#### Required work:
Return all of the material below line for line, without changing anything, and leave out the pictures.
'''
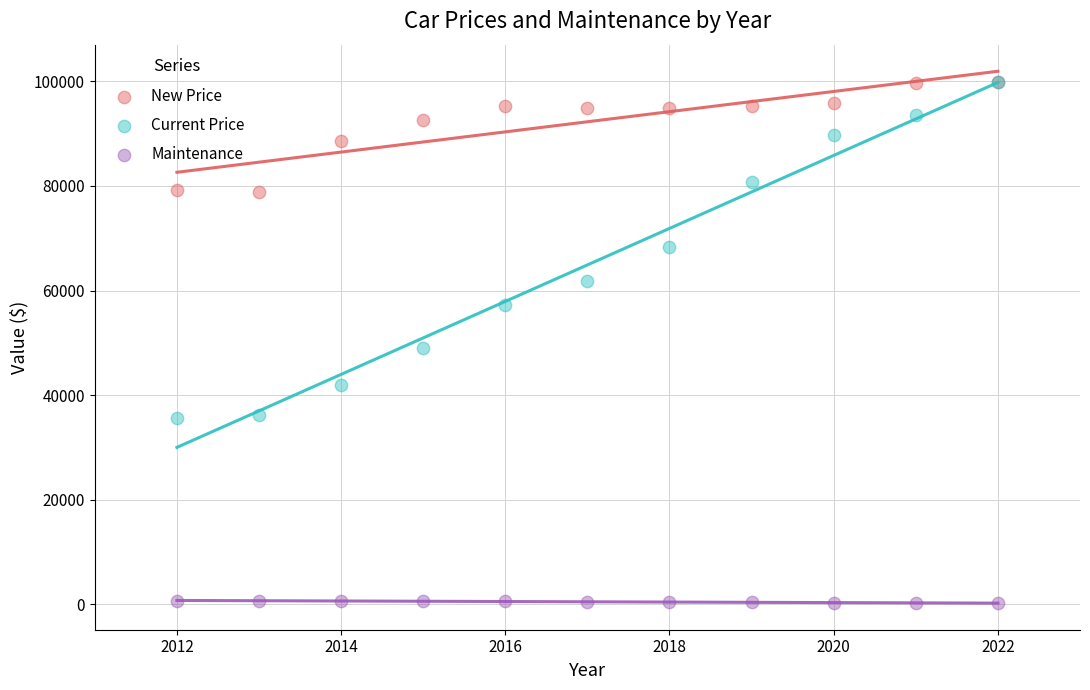

What are all the series names shown in the legend?

New Price, Current Price, Maintenance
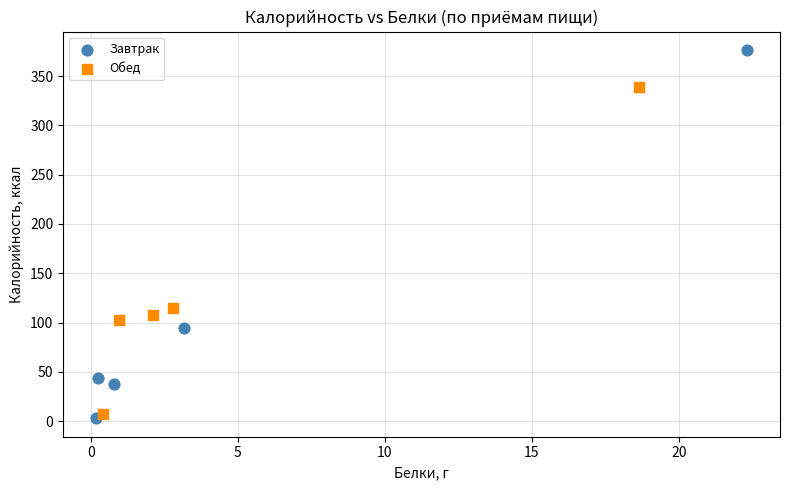

Which series reaches the maximum Y coordinate?

Завтрак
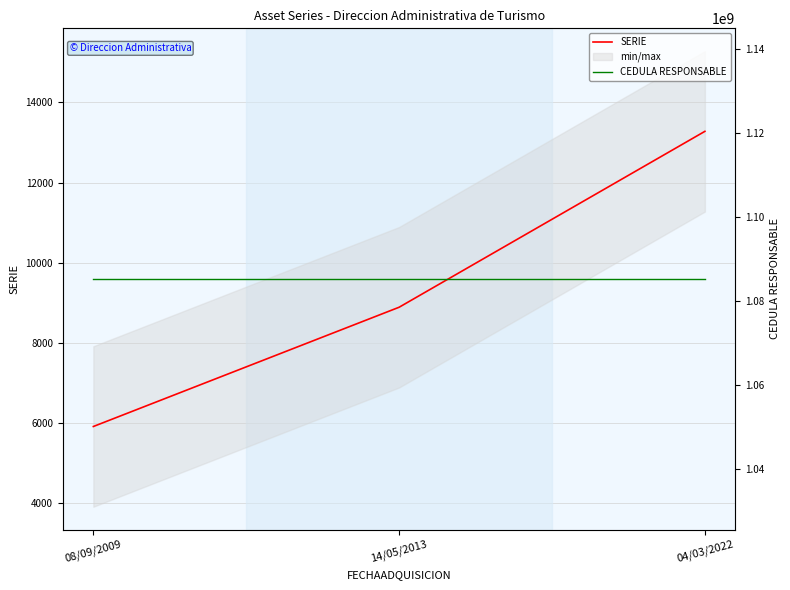

Is the value of SERIE at 04/03/2022 greater than the value of CEDULA RESPONSABLE at 14/05/2013?

No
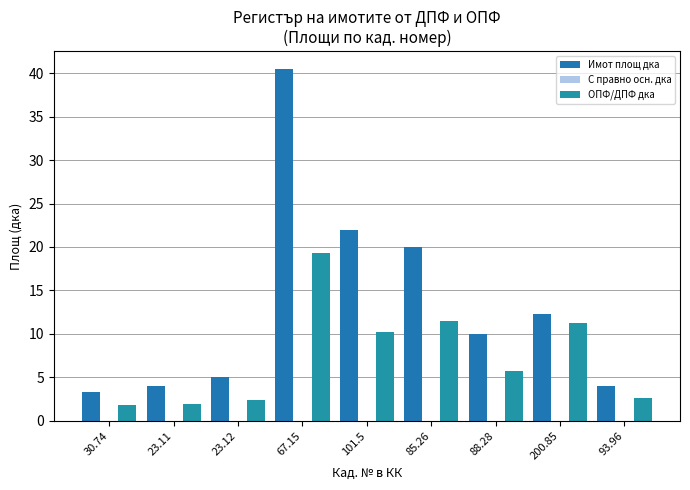

The ОПФ/ДПФ дка series shows 2.6 at 93.96. True or false?

True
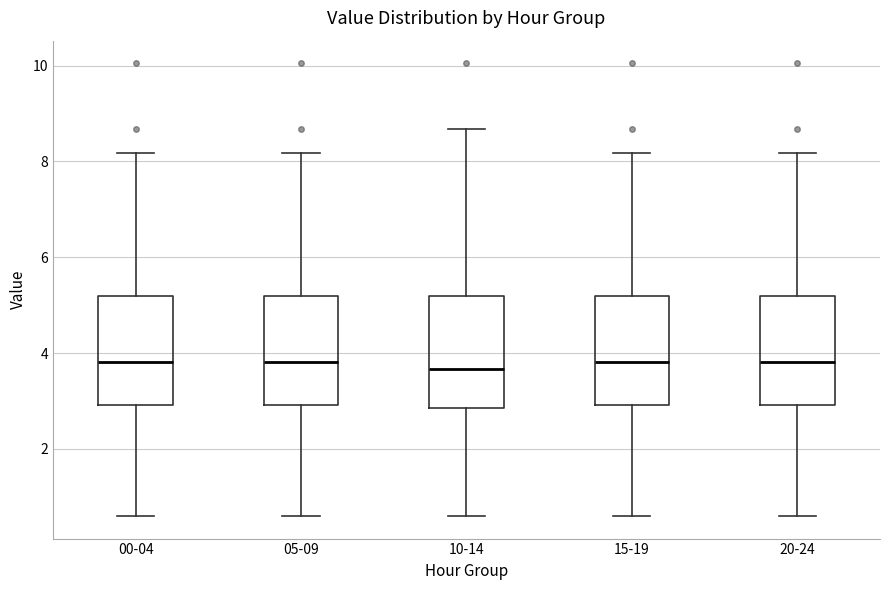

Reading left to right, read every box against the y-axis: the position of its median line, the range the box covers, and the ends of its whiskers. The values are not printed on the chart, so give them approximately, as read against the axis.

00-04: median 3.8, box 3.0 to 5.2, whiskers 0.6 to 8.2
05-09: median 3.8, box 3.0 to 5.2, whiskers 0.6 to 8.2
10-14: median 3.6, box 2.8 to 5.2, whiskers 0.6 to 8.6
15-19: median 3.8, box 3.0 to 5.2, whiskers 0.6 to 8.2
20-24: median 3.8, box 3.0 to 5.2, whiskers 0.6 to 8.2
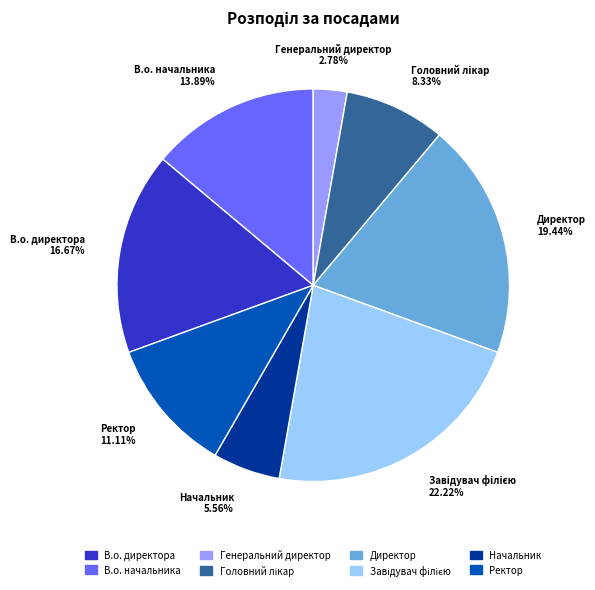

Does Директор account for over 50% of the chart?

No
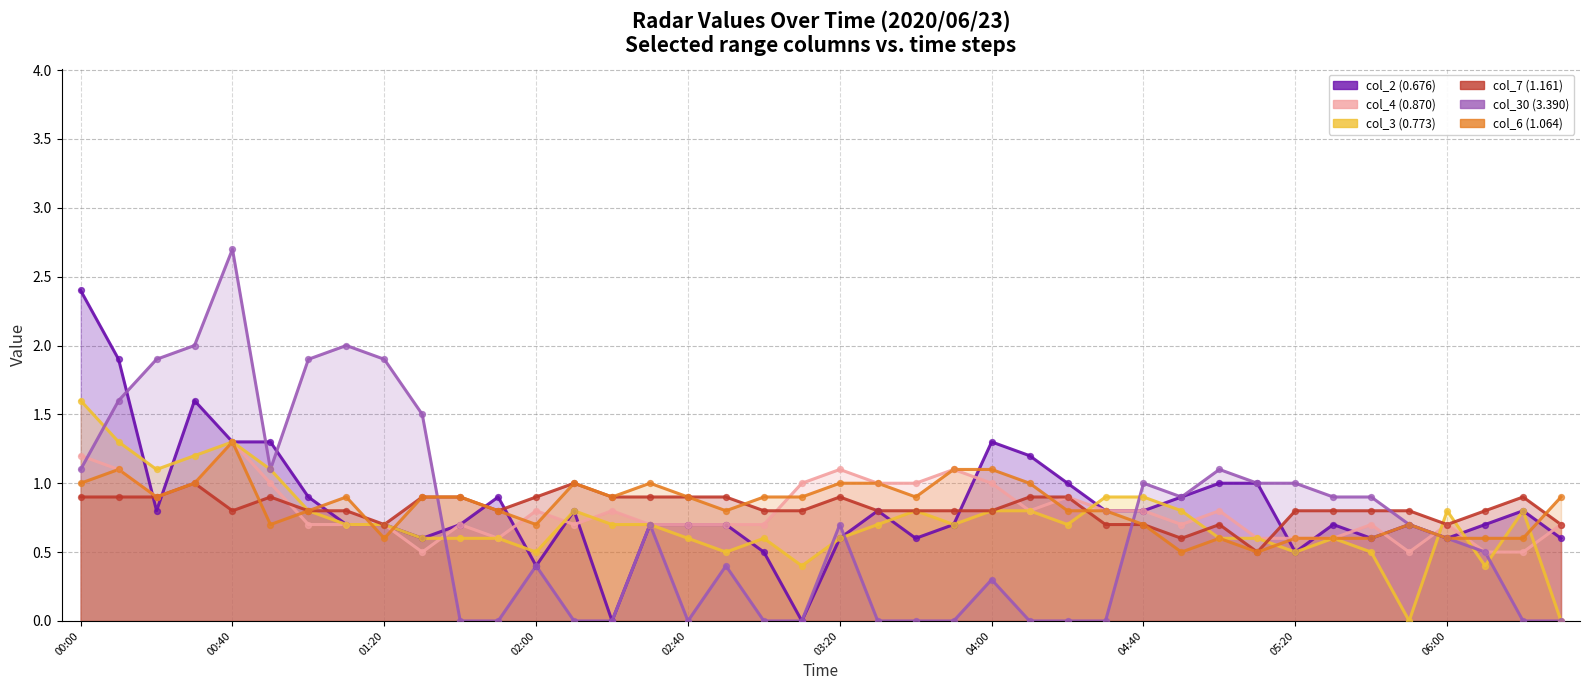

Which series has the largest Y range (max minus min)?

col_30 (3.390)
'''
#### Answer for the task:
What are all the series names shown in the legend?

New Price, Current Price, Maintenance

Which series reaches the maximum Y coordinate?

Завтрак

Is the value of SERIE at 04/03/2022 greater than the value of CEDULA RESPONSABLE at 14/05/2013?

No

The ОПФ/ДПФ дка series shows 2.6 at 93.96. True or false?

True

Reading left to right, read every box against the y-axis: the position of its median line, the range the box covers, and the ends of its whiskers. The values are not printed on the chart, so give them approximately, as read against the axis.

00-04: median 3.8, box 3.0 to 5.2, whiskers 0.6 to 8.2
05-09: median 3.8, box 3.0 to 5.2, whiskers 0.6 to 8.2
10-14: median 3.6, box 2.8 to 5.2, whiskers 0.6 to 8.6
15-19: median 3.8, box 3.0 to 5.2, whiskers 0.6 to 8.2
20-24: median 3.8, box 3.0 to 5.2, whiskers 0.6 to 8.2

Does Директор account for over 50% of the chart?

No

Which series has the largest Y range (max minus min)?

col_30 (3.390)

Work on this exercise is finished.